The perks to living in a Web 2.0 world is that anyone can enter and sometimes you win. When AltSearchEngines announced an essay contest for this week—seeking suggestions on how the 100 best alternate search engines could collectively up their market share to 7%—I realized how many challenges have come through the pipes recently.
PayPal Facebook Application (August 24, 2007)
The cash-via-web company is trying to cash in on the popularity of the new Facebook development platform by encouraging programmers to come up with an application to insert into that social network. The big prize is $10,000 for the most engaging, innovative and quality app. Entries must fit the Facebook API and use the PayPal platform.
The Storyteller Challenge (September 4, 2007)

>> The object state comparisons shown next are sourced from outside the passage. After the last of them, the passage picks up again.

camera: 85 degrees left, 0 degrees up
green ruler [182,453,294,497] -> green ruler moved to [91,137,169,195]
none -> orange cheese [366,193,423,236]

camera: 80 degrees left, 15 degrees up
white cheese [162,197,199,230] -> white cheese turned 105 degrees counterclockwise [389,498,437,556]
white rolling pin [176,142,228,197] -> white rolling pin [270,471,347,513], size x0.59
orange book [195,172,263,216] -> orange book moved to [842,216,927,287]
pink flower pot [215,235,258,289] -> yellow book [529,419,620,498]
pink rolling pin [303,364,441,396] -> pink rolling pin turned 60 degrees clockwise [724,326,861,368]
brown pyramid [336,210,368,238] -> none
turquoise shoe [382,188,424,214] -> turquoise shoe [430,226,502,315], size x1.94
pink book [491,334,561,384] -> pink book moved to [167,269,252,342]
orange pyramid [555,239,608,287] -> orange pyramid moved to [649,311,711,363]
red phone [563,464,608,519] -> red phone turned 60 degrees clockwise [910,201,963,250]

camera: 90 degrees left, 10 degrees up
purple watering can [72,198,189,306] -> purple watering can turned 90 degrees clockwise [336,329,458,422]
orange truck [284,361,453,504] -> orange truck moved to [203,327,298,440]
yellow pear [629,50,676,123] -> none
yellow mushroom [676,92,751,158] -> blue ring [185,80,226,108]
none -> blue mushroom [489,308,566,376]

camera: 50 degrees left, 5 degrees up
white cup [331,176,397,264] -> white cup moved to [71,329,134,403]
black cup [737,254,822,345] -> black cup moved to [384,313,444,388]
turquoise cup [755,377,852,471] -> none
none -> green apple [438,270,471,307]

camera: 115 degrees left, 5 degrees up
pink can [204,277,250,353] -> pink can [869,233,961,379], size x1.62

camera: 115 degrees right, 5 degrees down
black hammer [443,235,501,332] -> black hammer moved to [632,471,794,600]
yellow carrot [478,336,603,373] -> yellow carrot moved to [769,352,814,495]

MySpace is partnering with the Producer’s Guild of America to compete for a development deal with FOX. According to Variety, this is an attempt to make the best of their summer reality show, “On The Lot.” Contestants are asked to submit a 5-7 minute pilot for a television show. Experts will select a winner in January.
Spock (October 31, 2007)
The big money prize is offered by the new people search engine. Spock’s main mission is to be able to gather information across the web and produce accurate searches for people. The problem is that many of these people have the same name (i.e. Is Michael Jackson the King of Pop or a pro football player?), so Spock is offering $50,000 to the best solution for the problem of disambiguation. Individuals or teams can submit code, a 3-page description, executables, and the test results.
The SPARC Discovery Awards (December 2, 2007)
Think information exchange is cool? Write and produce a short video presentation by December 2, 2007 illustrating what you see as the value of sharing information. If your 2-minute piece is effective enough, not only will it help bring down barriers to the free exchange of information, but you could also get a grand and a statuette.